Justiça

Liminar suspende assembleia e manda Santa Casa dar posse à nova diretoria

Em reunião ocorrida em 3 de fevereiro foi nomeada a diretoria indicada pelo Conselho de Administração, que tem Petronio Pereira Lima como novo provedor; posteriormente o Conselho foi extinto em assembleia que agora está suspensa

Lázaro Jr. - Hojemais Araçatuba
06/03/22 às 11h55
Imagem: Ilustração

O TJ-SP (Tribunal de Justiça de São Paulo) acatou recurso e concedeu liminar suspendendo os efeitos da Assembleia Geral realizada pela diretoria da Santa Casa de Araçatuba no último dia 18 de fevereiro. No despacho, o desembargador Maurício de Campos da Silva Velho determina que a atual diretoria deverá finalizar o seu mandato e dar posse à nova diretoria.

O Conselho de Administração do hospital havia convocado uma eleição da nova diretoria e em reunião ordinária realizada em 3 de fevereiro, elegeu a chapa única, indicada pelo próprio conselho.

Essa chapa é encabeçada por Petronio Pereira Lima, que foi secretário de Meio Ambiente de Araçatuba no primeiro mandato do prefeito Dilador Borges (PSDB) e atualmente ocupa o cargo comissionado de comissário adjunto da Agência Reguladora Daea.

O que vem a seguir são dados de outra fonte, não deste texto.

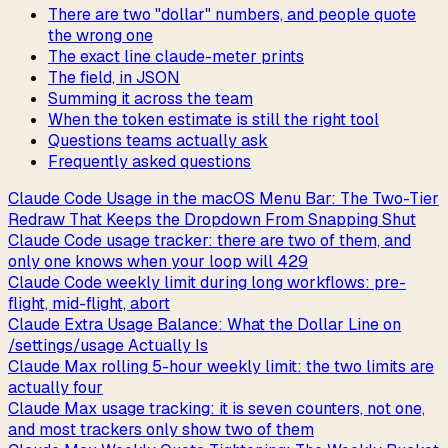
There are two "dollar" numbers, and people quote
the wrong one
The exact line claude-meter prints
The field, in JSON
Summing it across the team
When the token estimate is still the right tool
Questions teams actually ask
Frequently asked questions
Claude Code Usage in the macOS Menu Bar: The Two-Tier
Redraw That Keeps the Dropdown From Snapping Shut
Claude Code usage tracker: there are two of them, and
only one knows when your loop will 429
Claude Code weekly limit during long workflows: pre-
flight, mid-flight, abort
Claude Extra Usage Balance: What the Dollar Line on
/settings/usage Actually Is
Claude Max rolling 5-hour weekly limit: the two limits are
actually four
Claude Max usage tracking: it is seven counters, not one,
and most trackers only show two of them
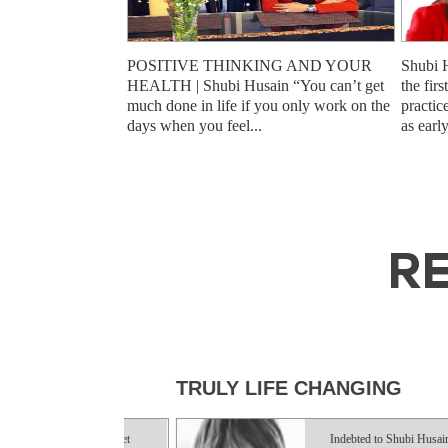
POSITIVE THINKING AND YOUR
Shubi 
HEALTH | Shubi Husain “You can’t get
the fir
much done in life if you only work on the
practic
days when you feel...
as earl
RE
HS
TRULY LIFE CHANGING
ky enough to get
Indebted to Shubi Husain who has 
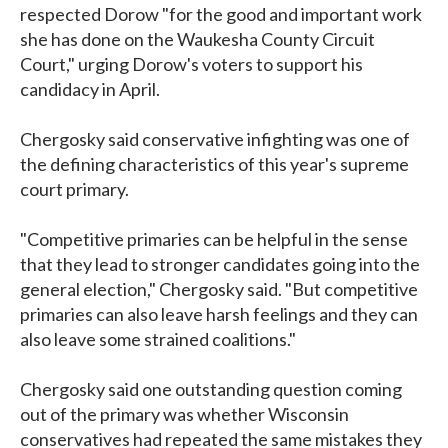
respected Dorow "for the good and important work
she has done on the Waukesha County Circuit
Court," urging Dorow's voters to support his
candidacy in April.
Chergosky said conservative infighting was one of
the defining characteristics of this year's supreme
court primary.
"Competitive primaries can be helpful in the sense
that they lead to stronger candidates going into the
general election," Chergosky said. "But competitive
primaries can also leave harsh feelings and they can
also leave some strained coalitions."
Chergosky said one outstanding question coming
out of the primary was whether Wisconsin
conservatives had repeated the same mistakes they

Na mesma reunião ficou definido que a posse da nova diretoria seria no dia 14 de fevereiro, com mandato válido para o biênio 2022/2024.

Anulou

Entretanto, a antes da reunião que nomeou a nova diretoria ser realizada, a atual diretoria havia convocado uma Assembleia Geral, que aconteceu em 8 de fevereiro. Nessa assembleia, por maioria, os associados da Santa Casa anularam a nomeação da nova diretoria e extinguiu o Conselho de Administração.

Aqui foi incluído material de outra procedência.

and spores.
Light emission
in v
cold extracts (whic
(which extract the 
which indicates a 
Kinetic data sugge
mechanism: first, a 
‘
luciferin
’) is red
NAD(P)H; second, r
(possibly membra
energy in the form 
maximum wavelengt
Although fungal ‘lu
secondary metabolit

Esse conselho era ligado à OSS (Organização Social de Saúde) da Santa Casa de Araçatuba, que chegou a gerenciar os AMEs (Ambulatórios Médicos de Especialidade) de Araçatuba e de Promissão, mas que estava inativa havia quase dez anos. Também havia sido convocada uma nova eleição para 18 de março.

Reviravolta

O Conselho de Administração da Santa Casa recorreu à Justiça, requerendo a anulação da Assembleia Geral, mas teve o pedido negado em primeira instância.

O juiz Carlos Eduardo Zanini Maciel indeferiu os pedidos por entender que no momento não havia nos autos elementos suficientes para reconhecer os vícios apontados e determinou a instauração do contraditório para melhor compreensão da situação.

Suspendeu

Houve recurso ao TJ-SP e o magistrado, da 4ª Câmara de Direito Privado, considerou que Assembleia Geral não pode produzir seus efeitos por violar disposições estatutárias.

“A inclusão de pautas generalistas revela intenção de o provedor tomar os associados de surpresa com assuntos sensíveis e que, aliás, exigiriam convocação de assembleia especial (artigo 18, estatuto Social)”, cita no despacho.

Ainda de acordo com ele, “alterar estatutos sem disponibilizar publicamente, e com antecedência razoável, os termos das alterações, é também tomar associados de surpresa, o que ofende a boa-fé objetiva”.

Segredo

Silva Velho negou o pedido feito pelo Conselho de Administração de decretar segredo de Justiça na tramitação do processo, por considerar que o exercício da função em associações sem fins lucrativos, quando recebem recursos públicos, equivale ao exercício de função pública, nos termos da Lei de Improbidade Administrativa.

Os autores da ação também queriam que a Justiça obrigasse a direção da Santa Casa a apresentar a ata da assembleia de 8 de fevereiro, mas o desembargador entendeu que a medida não é necessária, pois ela poderá ser apresentada espontaneamente com a defesa.

“É prudente que se aguarde a formação do contraditório antes de se analisar o pleito exibitório incidental”, finaliza.

Providências

O Departamento Jurídico da Santa Casa informou que ainda não tinha sido notificado oficialmente sobre a ação e do teor da decisão que suspendeu os efeitos da assembleia. Entretanto, adiantou que serão tomadas as medidas judiciais cabíveis, a fim de dar efetividade ao que deliberado pela maioria absoluta dos associados e fazer valer a soberania da Assembleia Geral.